10 Million Australians Implicated in a Single Cyber Attack: OAIC

More than 10-million Australians had their data compromised in a single incident, according to the latest statistics from the OAIC; for reference, the current population of Australia is roughly 25 million- meaning a single data breach hit nearly 40% of Australia’s total population.

The figures have been made public by the Office of the Australian Information Commissioner in its “Notifiable Data Breaches Quarterly Statistics” report, which showed that in the three months between the 1st of January and March 31st, a total of 215 data breach notifications were received by the office; down from 262 that were reported in the previous quarter.

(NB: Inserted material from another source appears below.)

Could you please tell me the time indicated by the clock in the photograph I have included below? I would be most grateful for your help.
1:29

However, the number of Australian citizens implicated in data breaches has ballooned thanks to a single data breach that saw the data of 10 million individuals compromised. Specifics are not known of this widespread attack targeting a range of data from contact to financial, health, tax and even identity information of those caught in its crosshairs.

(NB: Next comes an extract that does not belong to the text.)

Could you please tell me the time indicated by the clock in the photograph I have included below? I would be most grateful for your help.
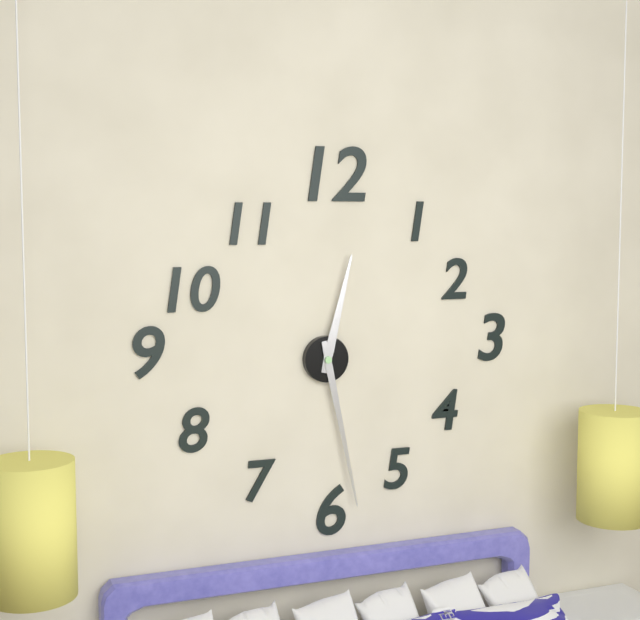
12:28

As ZDNet’s Asha Barbaschow points out, “while the report did not detail the origin of the breach that affected over 10 million individuals,, it did show that the most number of affected individuals from a single finance-related breach was less than 500,000 and the health sector’s three heaviest impacting breaches affected less than 5,000 individuals each.”

Of the 215 data breaches, the OAIC has defined 131 - or 61% - of the attacks as malicious or criminal attacks, which are made up by as cyber incidents like phishing, malware, ransomware, brute-force attacks- even compromised or stolen credentials.

A further 75 data breaches were attributed to human error, while nine breaches were classified as system faults, and 18 breaches were attributed to the theft of paperwork and or storage devices.

“Where human error was concerned,” according to Barbaschow, “the report shows that in 23 cases, the personal information of individuals was email to an incorrect email address. The unauthorised disclosure, such as incorrect release or publication, accounted for 21 of the human error-related incidents -- affecting an average of 36,993 individuals per data breach.”

Running somewhat contrary to the requirements of the GDPR legislation in Europe, “The OAIC said this is the last time the office will report on the NDB Scheme quarterly, with the commissioner to move to releasing information every six months instead.It follows concerns the OAIC is too under resourced to handle its current remit,” according to ZDNet.